With Rail World, founded that year, Mr. Burkhardt made an unsuccessful effort to buy back the Wisconsin Central.
Then Mr. Burkhardt landed the bankrupt Bangor and Aroostook Railroad in 2003, renaming it the Montreal, Maine and Atlantic Railway. It was not an obvious prize. A combination of a long established railroad in Maine and pieces of former Canadian Pacific lines in Quebec, the Bangor and Aroostook’s primary business had once been shipping potatoes in distinctive red, white and blue freight cars emblazoned with the words “State of Maine Products.”
But the forestry and paper-related industries that remained along the M.M. A.’s tracks were in decline. In 2010, Mr. Burkhardt sold 223 miles of track he had threatened to close down to the state of Maine for $20 million.
The rail business was not great, but the Bakken oil fields in North Dakota changed all that. Just over a year ago, Irving Oil contracted with the M.M. A. to carry Bakken crude to its refinery in Saint John, New Brunswick. That deal revived the railway.
The train that devastated Lac Mégantic, now known in Quebec as the “ghost train,” started out in the Bakken oil fields. It was loaded with crude oil that then traveled across the Continent on Canadian Pacific rails to Montreal, the line’s Eastern terminus.
Mr. Burkhardt’s M.M. A. took it from there.
Despite the oil deal, the railroad is not a financial success. The Caisse de dépôt et placement du Québec, the province’s pension fund, invested $7 million for a 12.8 percent stake in 2003. This week it disclosed that even before the disaster, that investment had been written down to a token $1,000 value.
What happened in the village of 6,000 last week is not yet clear to accident investigators. Mr. Burkhardt initially blamed “tampering” with the train’s locomotives for the derailment before pointing a finger at volunteer firefighters who put out a fire in one of the locomotives.
As residents of Lac Mégantic jeered in the background during the news conference on Wednesday, Mr. Burkhardt shifted blame again, this time to the engineer who parked the train for the night uphill from the village. Although the railway is not involved in the investigation and he offered little detail, Mr. Burkhardt said he thought the engineer had ignored safety laws and did not properly secure the train’s hand brakes.
Mr. Burkhardt’s prolonged absence from the disaster scene had been widely condemned by politicians and residents. As he was driven to the village, the cable news channel of the Canadian Broadcasting Corporation updated viewers about Mr. Burkhardt’s travel progress on the roughly two-hour drive. The news conference opened with him lecturing reporters about their manners.

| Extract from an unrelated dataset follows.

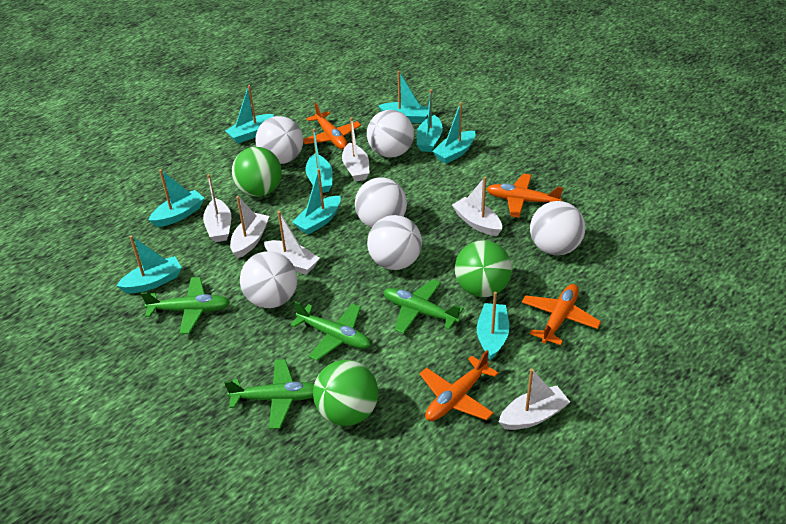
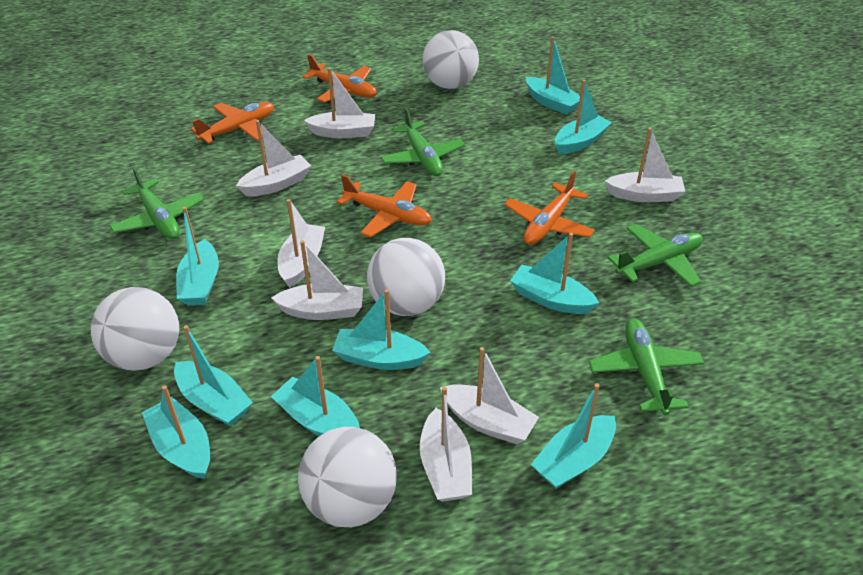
green ball: [232,147,282,197] [313,360,378,426] [455,240,512,297] = 3 -> none = 0
white ball: [240,251,297,308] [255,116,303,164] [355,177,407,228] [367,110,414,157] [367,215,422,270] [530,201,585,255] = 6 -> [91,287,179,371] [298,427,397,527] [367,238,445,316] [422,30,479,89] = 4
white boat: [203,174,231,242] [230,196,269,258] [264,211,320,275] [342,117,370,182] [452,177,502,236] [499,369,570,430] = 6 -> [236,120,311,196] [272,240,363,320] [277,199,325,288] [304,68,375,138] [420,387,472,502] [440,347,539,444] [605,128,685,202] = 7

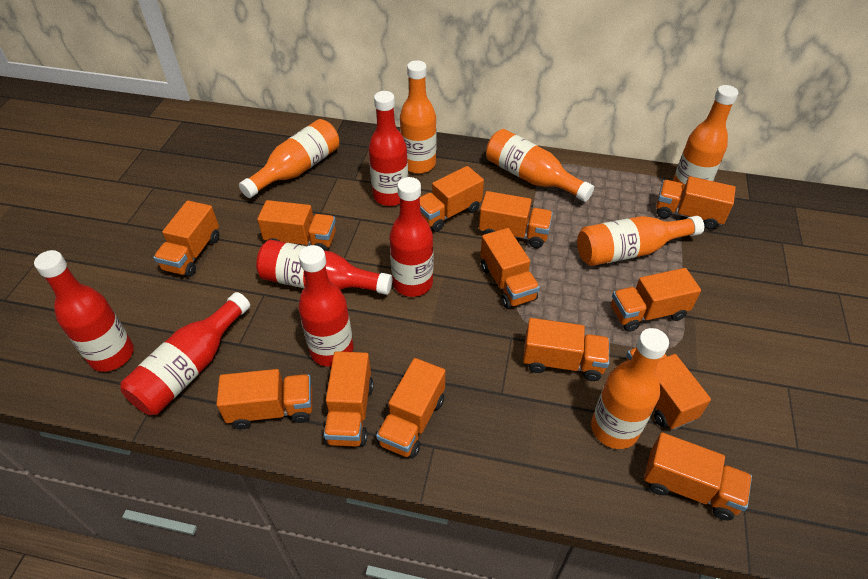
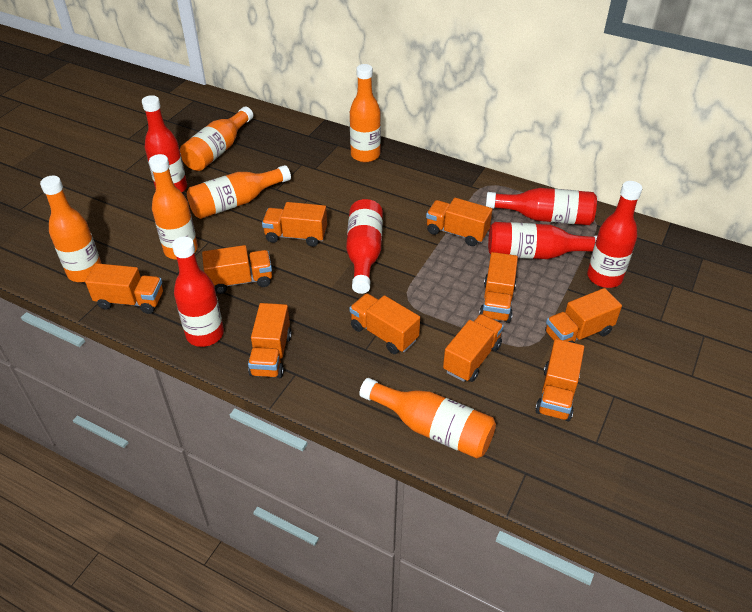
orange truck: [153,201,219,277] [216,369,312,429] [257,200,336,251] [324,351,374,447] [376,358,445,459] [420,166,484,232] [479,191,553,248] [481,228,540,309] [523,318,609,381] [611,268,701,332] [626,347,711,430] [644,433,752,521] [656,176,736,230] = 13 -> [85,263,163,314] [202,245,272,294] [248,303,292,378] [262,202,327,247] [350,293,420,354] [426,198,492,246] [443,314,504,382] [479,252,518,323] [535,339,585,421] [545,288,622,343] = 10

As the news conference began to fall apart on Wednesday, and before he was whisked away from reporters by police for several hours of questioning, Mr. Burkhardt was asked if his tiny railroad’s giant disaster would be its financial ruin. Smiling, he said, “Everyone in the world that has a business of any size has occasions when they think they might go bankrupt.”
Mr. Burkhardt mixed his “abject apology” with jokes. When pressed repeatedly by a reporter about his personal worth in the wake of the accident, he eventually said, “A whole lot less than I was Saturday.”